Bloomberg has up a fairly grim article arguing that despite falling 78 percent, retail REITs have further room to drop. In the story, Howard Davidowitz ups the ante considerably in terms of what's at stake. He says more than 200,000 stores will close and that "thousands" of shopping centers will close. He's not the first to suggest thousands of shopping center closures. Burt Flickinger projected 3,000 would close in December.
The store closure number is a whopper, though. I think the store closure number has lost meaning the past 12 to 24 months. Previously, there were numbers reported by Merrill Lynch and ICSC that counted "chain store closings." In a report dated October 31, 2008, ICSC projected that there would be 6,100 "announced store closings." That number is inline with the range historically reported. (There's a chart in this story based on these figures.)
However, another number that gets tossed around is based on the Bureau of Labor Statistics' record of actual store closures. Last year, the BLS counted 148,000 of these. To me it's confusing to have these two sets of numbers with such widely different ranges. The BLS estimate, for example, includes every mom & pop in every small town that closes. That's less meaningful to me because those tenants are less likely to be in shopping centers. The "announced closings", which come from the major retailers, are more telling. And it's useful to track those with what we know historically to get a sense of whether what we're seeing now is out of the ordinary or not. Normally, more than half of the announced closings occur during the first three months of the year. So far, my own count is 1,764 announced closings. That's actually in line with recent years.

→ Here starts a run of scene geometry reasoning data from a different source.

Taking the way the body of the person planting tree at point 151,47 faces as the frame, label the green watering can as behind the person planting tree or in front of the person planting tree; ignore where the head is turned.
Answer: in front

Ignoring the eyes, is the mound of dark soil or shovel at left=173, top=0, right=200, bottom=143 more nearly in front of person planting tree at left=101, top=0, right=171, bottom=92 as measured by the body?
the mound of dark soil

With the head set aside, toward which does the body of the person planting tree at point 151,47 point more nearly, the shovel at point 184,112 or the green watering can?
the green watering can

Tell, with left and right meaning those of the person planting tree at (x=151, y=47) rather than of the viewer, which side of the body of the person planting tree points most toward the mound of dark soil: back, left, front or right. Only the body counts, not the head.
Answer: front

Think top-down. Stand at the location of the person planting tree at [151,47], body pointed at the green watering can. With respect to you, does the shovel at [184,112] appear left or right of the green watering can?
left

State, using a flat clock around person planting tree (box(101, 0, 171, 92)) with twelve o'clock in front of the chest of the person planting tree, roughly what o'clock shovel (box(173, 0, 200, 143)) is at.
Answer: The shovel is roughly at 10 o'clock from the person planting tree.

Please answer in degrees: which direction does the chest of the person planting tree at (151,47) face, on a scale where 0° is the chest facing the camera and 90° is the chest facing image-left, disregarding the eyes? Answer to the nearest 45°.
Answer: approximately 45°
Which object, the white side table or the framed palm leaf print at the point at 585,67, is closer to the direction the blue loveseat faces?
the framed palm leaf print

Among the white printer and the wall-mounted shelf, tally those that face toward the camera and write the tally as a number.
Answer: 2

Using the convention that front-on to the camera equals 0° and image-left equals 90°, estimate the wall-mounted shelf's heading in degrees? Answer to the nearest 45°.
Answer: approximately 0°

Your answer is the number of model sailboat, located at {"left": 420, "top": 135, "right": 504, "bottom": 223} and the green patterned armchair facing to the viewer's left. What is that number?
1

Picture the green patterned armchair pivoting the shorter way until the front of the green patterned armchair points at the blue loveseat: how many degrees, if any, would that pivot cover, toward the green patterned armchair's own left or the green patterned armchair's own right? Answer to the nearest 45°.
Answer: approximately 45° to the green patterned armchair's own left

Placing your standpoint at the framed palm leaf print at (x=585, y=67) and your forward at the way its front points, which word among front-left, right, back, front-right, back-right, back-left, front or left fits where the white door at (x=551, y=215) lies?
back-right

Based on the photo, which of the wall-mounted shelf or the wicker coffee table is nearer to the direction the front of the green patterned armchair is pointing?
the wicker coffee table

Getting back to Davidowitz, he seems to be talking about the BLS figure and arguing that we'll see a jump from the 148,000 in 2008 to 200,000 this year. What do others think?
U.S. mall owners are coming off their worst-ever year of stock market losses as consumers cut spending and retailers shut stores. Vacancies at malls and shopping centers approached 10- year highs in the fourth quarter and will rise further, according to New York property research firm Reis Inc. More than 200,000 store closures are projected for this year by Howard Davidowitz, chairman of New York-based retail consulting and investment banking firm Davidowitz & Associates Inc.“Thousands of shopping centers will close,” Davidowitz said in an interview. “It's a debacle.”
The global credit crisis has eroded retail profits worldwide and put REITs including General Growth Properties Inc. near bankruptcy as they sell assets and negotiate with lenders.